Вдруг Фарруджа закрыла ей рот рукой. По другую сторону изгороди вдоль кустарника шел высокий сухощавый человек, одетый в коричневую кешебию[45], которая делала его еще выше. Он поравнялся с ними. Не остановился, только посмотрел в их сторону. Чуть слышался приглушенный шум его шагов. Обут он был в парусиновые ботинки на толстой резиновой подошве. Он прошел, ничего не сказав. За ним другой, потом еще один и еще двое. Фаррудже пришлось прислониться к скале. Смина продолжала свои причитания, и ничто не могло их остановить. На каждом из проходивших была все та же коричневая кешебия.

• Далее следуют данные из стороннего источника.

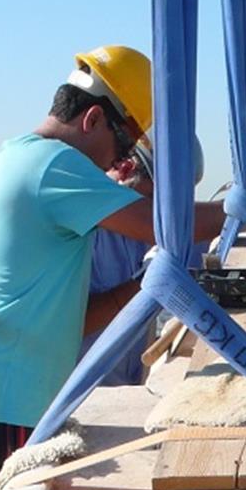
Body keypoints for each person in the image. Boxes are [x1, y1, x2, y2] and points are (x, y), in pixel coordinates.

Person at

Когда появился Али, Смина перестала бормотать. Губы ее еще дрожали, но ни один звук не вырывался изо рта. Али стоял перед ними, по другую сторону изгороди. Взгляд его был безумен, черты похудевшего лица застыли. Чтобы унять дрожь, Фарруджа повторяла про себя: «Это Али, Али, мой брат». Лицо Смины сморщилось, и Фарруджа не знала, улыбается мать или плачет. Она закрыла глаза, потом открыла. Мать протянула руки через изгородь; старые пальцы дрожали, будто ласточки, попавшие в сети.